Begin TEXT EXCERPT

Important Notes


Assignment 2: Update (20-March-2017)

There had been a mistake in the order of the result list given for java Searcher "start trek". This pages has been updated to show the correct list. Also note that an example of spatial search, namely java Searcher "star trek" -x -73.997255 -y 40.732371 -w 10 has been added at the bottom of this web page.

Assignment 2: Search and Retrieval

In Assignment 1 you desigend a relational schema for EBAY data (given in XML). You converted the XML files to cvs-files and loaded them into your tables under a MySQL database named "ad". The purpose of this assignment is to
  1. use JDBC to fetch data from the "ad" database,
  2. insert this data into a Lucene index for full text search, and
  3. provide a search function that combines Lucene's full text search with MySQL's spatial queries.
To efficiently carry out spatial search in MySQL, you are asked to convert the longitude and latitude information of items into points (i.e., into MySQL's POINT data type), and to build a spacial index over those points.

Note: In this assignment you cannot use your database from Assignment 1, but you must use the "ad" database that is provided on the VM. If you run mysql ad on the VM, then show tables; will list all tables in the "ad" database. The attributes of a table and their types can be seen via describe tablename, e.g., describe bid will show the five attribute names of the bid-table: bid_id, item_id, bidder_name, bid_time, and bid_price. If you want to use the database on your local MySQL installation, start the VM and in a terminal type mysqldump ad > ad.sql This should create a file named "ad.sql". Copy it out of the VM onto your local machine and load it into your local database via mysql ad < /path/to/ad.sql.

End TEXT EXCERPT
Begin SUPPLIED INFORMATION

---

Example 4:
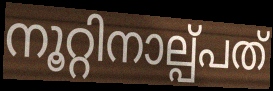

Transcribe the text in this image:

നൂറ്റിനാല്പ്പത്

End SUPPLIED INFORMATION

## [TASKS FOR THIS EXERCISE]
(1) Which five attributes of the bid table does the assignment text list?
(2) Pick up the assignment text after its final sentence and write the next short passage in the same style.
The material placed after the assignment text is not needed.

## [SOLVED TASKS]
(1) bid_id, item_id, bidder_name, bid_time, and bid_price.

(2)
Part A: Create a Spatial Index in MySQL

Here you are asked to write two sql-scripts named createSpatialIndex.sql and dropSpatialIndex.sql. The createSpatialIndex.sql-script carries out these tasks
  1. create a new table that associates geo-coordinates (as POINTs) to item-IDs, i.e., a table with two columns: one column for item-IDs, and another column for geo-coordinates. Geo-coordinates are points, represented using the POINT data type of MySQL.
  2. fill this table with all items that have latitude and longitude information, i.e., write a SQL insert into statement with a SQL query that selects each item-ID together with its latitude and longitued information (converted into a POINT).
  3. create a spatial index for the point column of your table from the previous step. Recall that the point-column must be declared as NOT NULL and that the table of the previous step must be created using ENGINE=MyISAM, i.e., the statement of the previous step has this structure

    CREATE TABLE IF NOT EXISTS xxx (...) ENGINE = MyISAM;

The dropSpatialIndex.sql script drops the index and the table generated by the createSpatialIndex.sql script. Note that we will never call the dropSpatialIndex.sql script in the further steps described below.

Part B: Create a Lucene Index

Here you are asked to write a program Indexer.java that creates a lucene index. The index should be stored in a directory named indexes (under the current working directory from which runLoad.sh is called). We will want to use this index to carry out keyword searches over the union of the name, categories, and description of an item. For example, for the query "Disney", your basic search function should print (in HTML) the item-ID and name of items that have the keyword "Disney" in the union of the name, category and description entires. Also, for multiple word queries, such as "star trek", you should consider that as "star" OR "trek". That is, you should return any item if it has either "star" or "trek" in its name, its categories, or its description. Use the SimpleAnalyzer of Lucene which carries out casefolding.

Part C: Implement the Search Function

You will write the Java program Searcher.java which carries out keyword and spatial search over the ebay data. The Searcher program will take as first argument a list of space-separated keywords, given within quotes. For instance,

java Searcher "star trek"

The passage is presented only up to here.